Turn the lines running from the one containing "Aprobado: Déci" through the end of the entries, both included, into a JSON list of strings, one string per line, leaving out blank lines.

/---

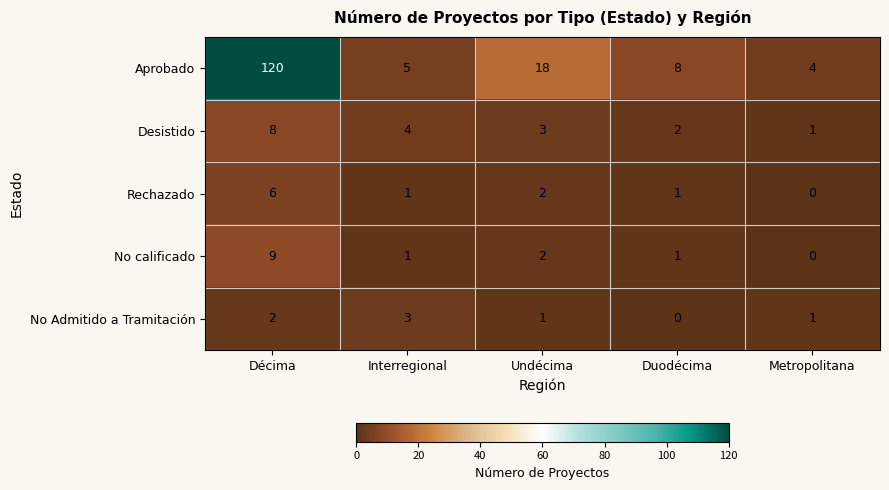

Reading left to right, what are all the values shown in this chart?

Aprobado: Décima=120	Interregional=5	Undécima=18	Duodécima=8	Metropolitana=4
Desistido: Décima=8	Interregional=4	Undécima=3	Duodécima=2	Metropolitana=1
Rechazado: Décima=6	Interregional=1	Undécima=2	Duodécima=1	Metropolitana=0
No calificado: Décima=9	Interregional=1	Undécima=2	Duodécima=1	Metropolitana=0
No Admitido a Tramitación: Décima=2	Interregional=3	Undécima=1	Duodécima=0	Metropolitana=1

\---

* **ANSWER TO THIS EXERCISE**:
[
  "Aprobado: Décima=120\tInterregional=5\tUndécima=18\tDuodécima=8\tMetropolitana=4",
  "Desistido: Décima=8\tInterregional=4\tUndécima=3\tDuodécima=2\tMetropolitana=1",
  "Rechazado: Décima=6\tInterregional=1\tUndécima=2\tDuodécima=1\tMetropolitana=0",
  "No calificado: Décima=9\tInterregional=1\tUndécima=2\tDuodécima=1\tMetropolitana=0",
  "No Admitido a Tramitación: Décima=2\tInterregional=3\tUndécima=1\tDuodécima=0\tMetropolitana=1"
]